# KMX Gears 3x8=21 ?



## Andrew1971 (7 Apr 2016)

Hi all
Got a little problem with my KMX. I have taken the two top chain tube's off because they were noisey.
So i take it out for a spin put it into 8th gear it was noisey me think's rear deraileur need's adjustment
I get home it's the chain rubbing on the frame. No matter i much i adjust rear deraileur it will alway's rub on frame in 8th gear only. So it rub's with or without chain tube on. Small design flaw !!.
So i can't use 8th gear hence 3x8=21 Has any one else got a simular problem with their KMX
Many Thank's
Andrew


----------



## Lanky (7 Apr 2016)

I would be thinking of a trip to Cowleys bike shop. Has it always been like that.


----------



## numbnuts (7 Apr 2016)

I have the Cobra and it's OK …....I think......... as I get no noise


----------



## Andrew1971 (7 Apr 2016)

Yes. as iam getting better i have been getting into the higher gears that's when started showing up.
I have a couple of idea's now i had time to think about it.
@numbnuts how close is your chain to frame.
I bet i have the dodgy one. Look's like phone call to KMX and just fitted new tire's too and some other mod's too. Or fix it myself.
Many Thank's
Andrew


----------



## numbnuts (7 Apr 2016)

Andrew1971 said:


> Yes. as iam getting better i have been getting into the higher gears that's when started showing up.
> I have a couple of idea's now i had time to think about it.
> @numbnuts how close is your chain to frame.
> I bet i have the dodgy one. Look's like phone call to KMX and just fitted new tire's too and some other mod's too. Or fix it myself.
> ...


It's very close, but it's not rubbing, well the paints not marked


----------



## Andrew1971 (9 Apr 2016)

Cheer's numbnuts for having a look. Look's like it's down to the metal on mine
Many Thank's
Andrew


----------



## numbnuts (9 Apr 2016)

Andrew1971 said:


> Cheer's numbnuts for having a look. Look's like it's down to the metal on mine
> Many Thank's
> Andrew


You have the same cassette 32x11 make sure your back wheel is seated well in the slot as that would make the smallest cog lower down


----------



## Andrew1971 (9 Apr 2016)

Hi numbnuts
Just went out and checked wheel fully in and guess what the new cassette I put on is 
12-23 and still rubs  
Many Thanks
Andrew


----------



## Andrew1971 (12 Apr 2016)

A little update managed to get her a lot quiter but still rub's. 
I going to put some tape over the mark on the frame and see what happens.
Many Thank's 
Andrew


----------



## numbnuts (12 Apr 2016)

I think the only way you can stop it rubbing is not to use the lowest gear.
As I all ready stated mine is very close, but it doesn't rub and is very quiet.

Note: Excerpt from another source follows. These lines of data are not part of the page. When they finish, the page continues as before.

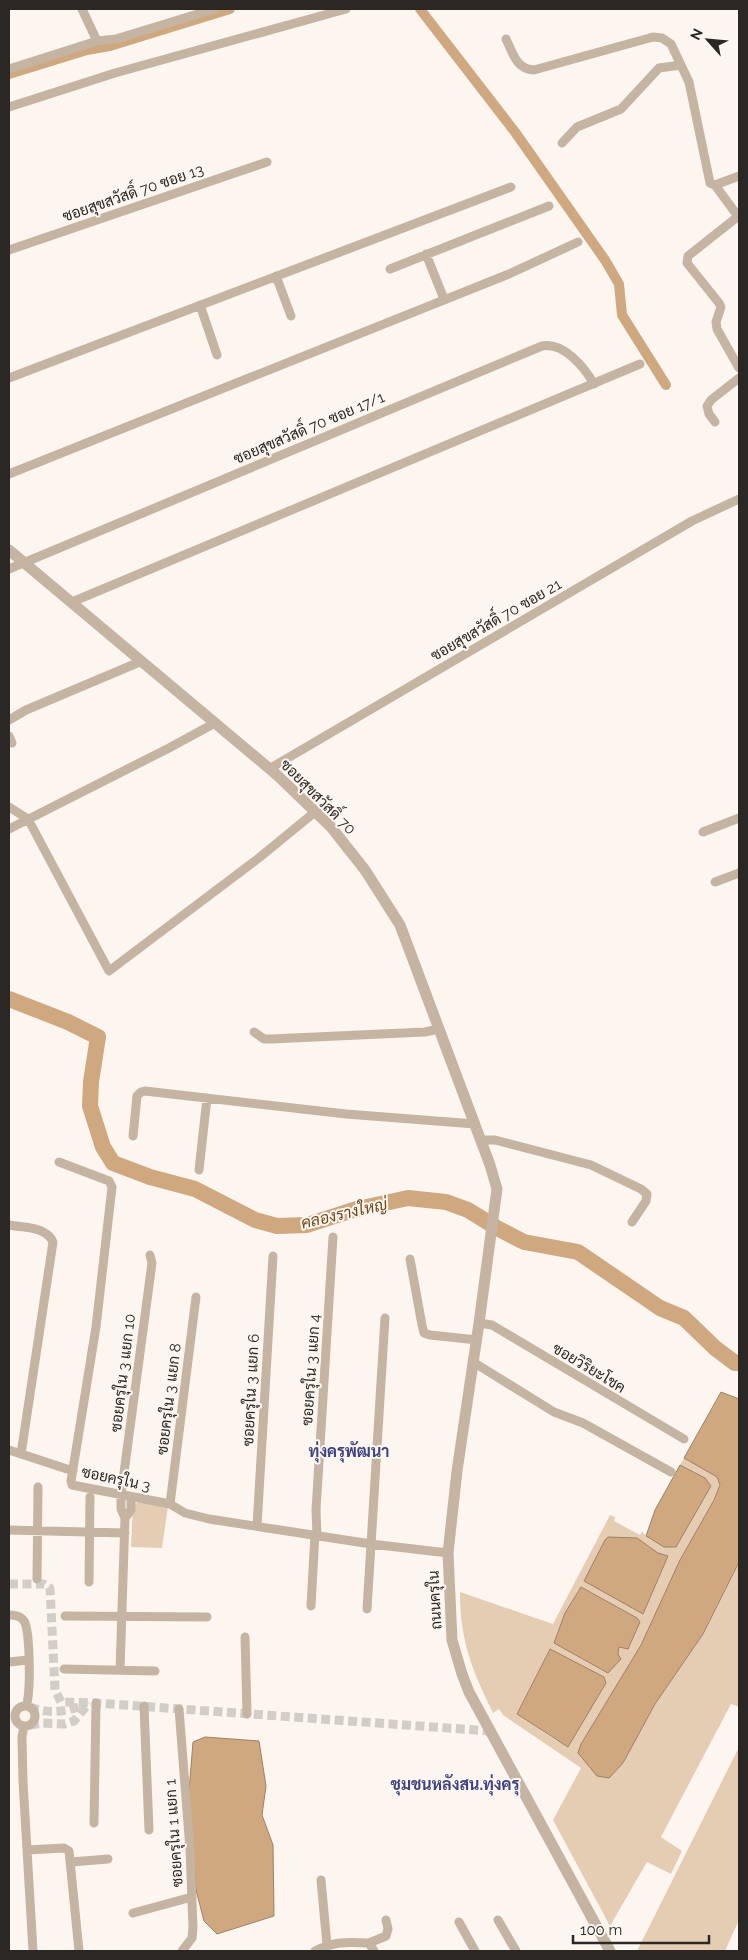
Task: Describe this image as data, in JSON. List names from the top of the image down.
{
  "streets": {
    "street": [
      "ซอยสุขสวัสดิ์ 70 ซอย 13",
      "ซอยสุขสวัสดิ์ 70 ซอย 17/1",
      "ซอยสุขสวัสดิ์ 70 ซอย 21",
      "ซอยสุขสวัสดิ์ 70",
      "ซอยวิริยะโชค",
      "ซอยครุใน 3 แยก 4",
      "ซอยครุใน 3 แยก 10",
      "ซอยครุใน 3 แยก 6",
      "ซอยครุใน 3 แยก 8",
      "ซอยครุใน 3",
      "ถนนครุใน",
      "ซอยครุใน 1 แยก 1"
    ]
  },
  "crossings": [
    ["ซอยสุขสวัสดิ์ 70 ซอย 17/1", "ซอยสุขสวัสดิ์ 70"],
    ["ซอยสุขสวัสดิ์ 70 ซอย 21", "ซอยสุขสวัสดิ์ 70"],
    ["ซอยสุขสวัสดิ์ 70", "ถนนครุใน"],
    ["ซอยวิริยะโชค", "ถนนครุใน"],
    ["ซอยครุใน 3 แยก 4", "ซอยครุใน 3"],
    ["ซอยครุใน 3 แยก 10", "ซอยครุใน 3"],
    ["ซอยครุใน 3 แยก 6", "ซอยครุใน 3"],
    ["ซอยครุใน 3 แยก 8", "ซอยครุใน 3"],
    ["ซอยครุใน 3", "ถนนครุใน"]
  ],
  "districts": ["ทุ่งครุพัฒนา", "ชุมชนหลังสน.ทุ่งครุ"],
  "water": ["คลองรางใหญ่"],
  "scale_bar": "100 m",
  "north": "top left"
}
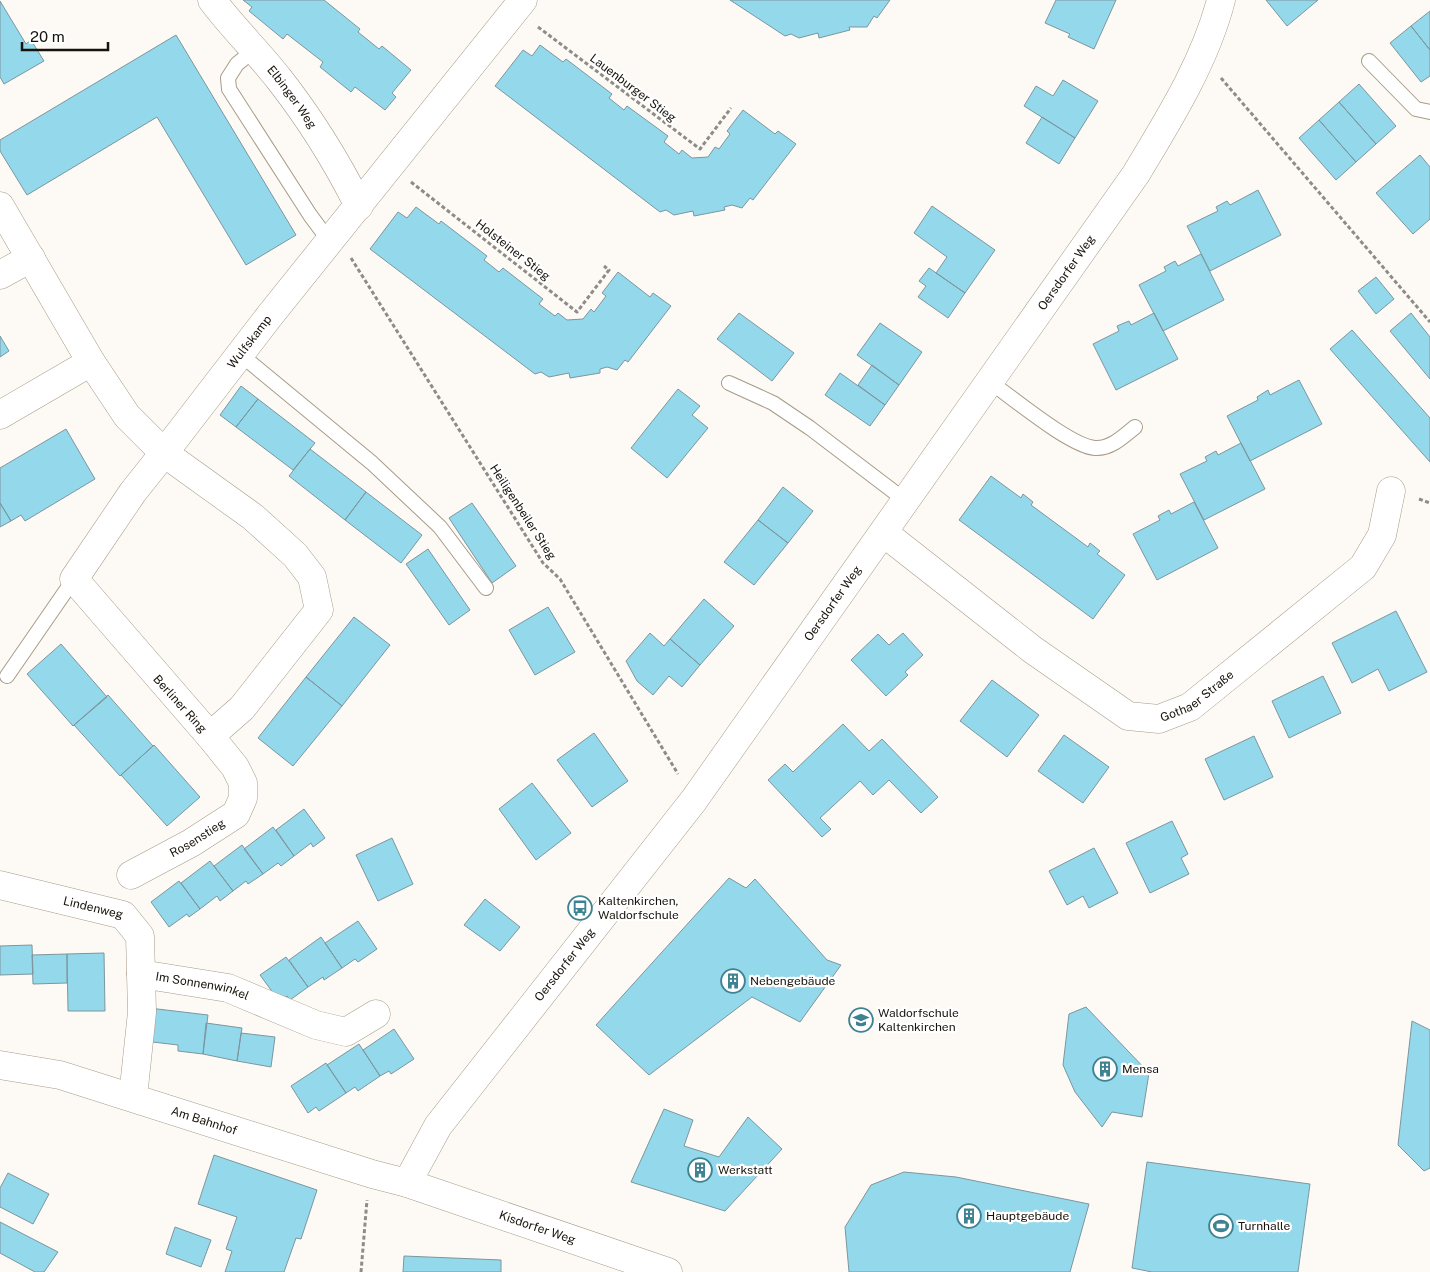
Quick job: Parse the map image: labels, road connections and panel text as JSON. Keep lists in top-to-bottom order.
{
  "streets": {
    "street": [
      "Elbinger Weg",
      "Oersdorfer Weg",
      "Wulfskamp",
      "Gothaer Straße",
      "Berliner Ring",
      "Rosenstieg",
      "Lindenweg",
      "Im Sonnenwinkel",
      "Am Bahnhof",
      "Kisdorfer Weg"
    ],
    "path": ["Lauenburger Stieg", "Holsteiner Stieg", "Heiligenbeiler Stieg"]
  },
  "crossings": [
    ["Lauenburger Stieg", "Wulfskamp"],
    ["Elbinger Weg", "Wulfskamp"],
    ["Holsteiner Stieg", "Wulfskamp"],
    ["Oersdorfer Weg", "Heiligenbeiler Stieg"],
    ["Oersdorfer Weg", "Gothaer Straße"],
    ["Oersdorfer Weg", "Am Bahnhof"],
    ["Oersdorfer Weg", "Kisdorfer Weg"],
    ["Wulfskamp", "Heiligenbeiler Stieg"],
    ["Wulfskamp", "Berliner Ring"],
    ["Berliner Ring", "Rosenstieg"],
    ["Lindenweg", "Im Sonnenwinkel"],
    ["Im Sonnenwinkel", "Am Bahnhof"],
    ["Am Bahnhof", "Kisdorfer Weg"]
  ],
  "places": {
    "bus stop": ["Kaltenkirchen, Waldorfschule"],
    "building": [
      "Nebengebäude",
      "Mensa",
      "Werkstatt",
      "Hauptgebäude"
    ],
    "school or university": ["Waldorfschule Kaltenkirchen"],
    "sports": ["Turnhalle"]
  },
  "scale_bar": "20 m"
}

PS can you post a photo please


----------



## voyager (14 Apr 2016)

stupid question here 

have you tried to put a spacer washer on the spindle to bring the cassette away from the dropout 

I will get my coat 

regards emma


----------



## e-rider (15 Apr 2016)

reading this post it's hard to picture exactly where the chain is rubbing, but, it could be that the frame was designed for 7 speed cassettes and the 8 speed is just 1 or 2mm too wide - you might be able to adjust it out by playing about with the rear hub axle configuration

it does sound like the design of the frame isn't the best as well


----------



## numbnuts (15 Apr 2016)

I had another look at mine yesterday as I was cleaning it and I think it is down to them using box section for the chain stay and the tolerances are too tight = a design fault !!!


----------



## Andrew1971 (15 Apr 2016)

Hi All
Some picture's





The bottom pic is of chain hiding the mark it made on the frame.
That's the result from the chain rubbing even more noisey with a 11t put 12t to stop it and did not.
Many Thank's
Andrew


----------



## numbnuts (15 Apr 2016)

Ouch that is tight, maybe get in touch with KMX and send them the photo


----------



## Smokin Joe (15 Apr 2016)

I've pondered about removing the rear tube on my performer, splitting it lengthways and wrapping it round the chainstay instead. I've not been brave enough to try yet, but I may get another tube and see how it looks.


----------



## Andrew1971 (1 Aug 2016)

Hi All
An update it turn's out the rear of the frame is a little twisted. So rang KMX had a good chat and
new frame and new rear wheel was sent under warranty no charge. Could not have wished for a better 
result. Now i have all gear's 
Andrew


----------



## Lanky (12 Aug 2016)

Am I right to presume it is all working as it should be now?


----------



## numbnuts (12 Aug 2016)

Andrew1971 said:


> Hi All
> An update it turn's out the rear of the frame is a little twisted. So rang KMX had a good chat and
> new frame and new rear wheel was sent under warranty no charge. Could not have wished for a better
> result. Now i have all gear's
> Andrew


Good result and well done KMX


----------



## byegad (13 Aug 2016)

Nice to hear of great service. +1 to KMX.


----------



## Andrew1971 (13 Aug 2016)

Took the KMX out today on a longer run 67mile's and what a difference the new frame and wheel has made.
It freewheels so much better, easier to pedal. it run's a straight line, more stable at higher speeds.
Last but not least i have ALL gear's now. It's a pleasure to ride. So all sorted now.
Andrew


----------